● **Поставленная задача**
Продолжите рассказ об отравлении зарином, начав сразу после его последнего предложения.

● **Исходный текст**
Когда мы приехали в больницу Накано, там уже знали, что причина в зарине. Нас обрабатывали в соответствии с диагнозом: промыли глаза, сразу поставили капельницу. В больничной карте необходимо заполнить имя и адрес, но многие жаловались на глаза и сами заполнить не могли. Зрение не фокусировалось, поэтому писать не получалось.
В больнице я пролежал шесть дней. Горше всего пришлось в первый. Устал, пришел туда как был, в форме, сплошные анализы. Оказался низким уровень холинэстеразы в крови. Месяца за три-четыре кровь обновится, тогда глаза вернутся в прежнее состояние, а пока — зрачки не раскрываются: «сужение зрачков», говорят. Причем у меня дела хуже, чем у остальных. Сужение не проходило вплоть до выписки из больницы. Смотрю на свет — а он совсем не яркий.
Сообщили жене, она сразу примчалась в больницу. Но в тот момент сомнения «буду жить или нет» у меня почти не было. Наивно думал — пустяки. Сознание не потерял. Просто болят глаза и насморк.
А ночью начались кошмары. Лежу на боку — все тело трясет от озноба. Сон это или явь, сам не понимаю, но сознание отчетливое. Хочу нажать на кнопку вызова медсестры, но почему-то не могу. Это оказалось труднее всего. В состоянии кошмара. Дважды за ночь. На минутку проснулся, думаю — нажму, но так и не смог.
Можно радоваться, что все обошлось именно так, а не хуже, — с учетом того, что я непосредственно держал зарин в руках. Может, сыграл свое дело поток воздуха. Пока держал — парами не дышал. Видимо, так. На других станциях те, кто подбирали, погибли. Я человек пьющий, и на работе некоторые считают, что в этом мое счастье. Алкоголь защитил организм от отравления. Сам я, правда, не знаю.
Осознания того, что я в те минуты мог умереть, не было. Глаза действительно болели. Целый день сплю, не в состоянии смотреть телевизор. Ночью — скука, не знаю, чем себя занять. Но это было самое тяжкое. Физическая боль улетучилась в самом начале, о чем я не жалею. 25 марта выписался, до 1 апреля отдохнул дома, затем вернулся на службу. Валяться дома — хуже некуда, работать лучше.
Ненависти к преступникам из «Аум Синрикё» я не чувствовал с самого начала. Честно. Откуда мне знать, чьих рук это дело? Напади кто, начни пинать — можно сразу дать сдачи.

Записи данных
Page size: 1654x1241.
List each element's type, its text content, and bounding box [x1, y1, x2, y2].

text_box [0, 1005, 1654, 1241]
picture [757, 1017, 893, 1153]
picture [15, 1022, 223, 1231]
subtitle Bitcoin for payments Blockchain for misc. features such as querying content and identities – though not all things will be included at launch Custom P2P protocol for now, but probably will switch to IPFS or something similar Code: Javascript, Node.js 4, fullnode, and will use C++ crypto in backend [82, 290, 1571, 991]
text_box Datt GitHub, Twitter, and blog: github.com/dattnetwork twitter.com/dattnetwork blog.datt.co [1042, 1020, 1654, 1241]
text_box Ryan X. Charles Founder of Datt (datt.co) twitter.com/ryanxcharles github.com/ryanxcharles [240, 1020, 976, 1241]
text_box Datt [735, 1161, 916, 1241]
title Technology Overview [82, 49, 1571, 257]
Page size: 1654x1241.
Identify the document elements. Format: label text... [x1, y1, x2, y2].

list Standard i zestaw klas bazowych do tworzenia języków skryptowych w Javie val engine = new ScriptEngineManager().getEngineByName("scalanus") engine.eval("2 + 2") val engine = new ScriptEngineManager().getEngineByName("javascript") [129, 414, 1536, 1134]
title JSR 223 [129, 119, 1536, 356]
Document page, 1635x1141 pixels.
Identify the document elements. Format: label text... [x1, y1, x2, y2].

● **Решённая задача**
Но постепенно прояснились разные факты, и теперь я считаю: нет им прощения. Да и кто простит тех, кто без всякого разбора метит в жертвы такое огромное количество беззащитных людей. Два наших коллеги лишились жизни. Не знаю, предстань они передо мной, смогу ли сдержаться, чтобы не затащить их куда-нибудь да не отлупить изо всех сил! И если их казнят, это будет справедливо. Сейчас ведутся разговоры об отмене смертной казни, но за все содеянное ими… Ни за что не прощу.
Я подобрал пакеты с зарином просто потому, что находился рядом. Не было бы меня, это сделал бы кто-нибудь другой. Ответственность за свою работу необходимо нести до последнего. Корчить рожи, мол, я тут ни при чем, — не годится.
Было тяжко, но молоко все равно купил.
Странно, да?
Дом г-на Сакаты — в городе Футаматагава префектуры Канагава. Недавно перестроенный, светлый дом, где он живет с женой и матерью. Родился в Маньчжурии, в Синкё [38] . Отец — военный, мать — стенографистка штаба Квантунской армии. Отец пал жертвой войны — попал в плен и умер от тифа при транспортировке в Сибирь. Мать с ребенком поехали жить к родителям отца в Кумамото. Там мать повторно вышла замуж за старшего брата отца. Отчим умер, когда г-ну Сакате было четырнадцать. Мать по-прежнему бодра и отдает всю душу садоводству. Отчим работал строителем, поэтому они мотались по разным местам. За шесть лет начального образования менял школу пять раз. Перейдя в среднюю, осел в городе Кавасаки.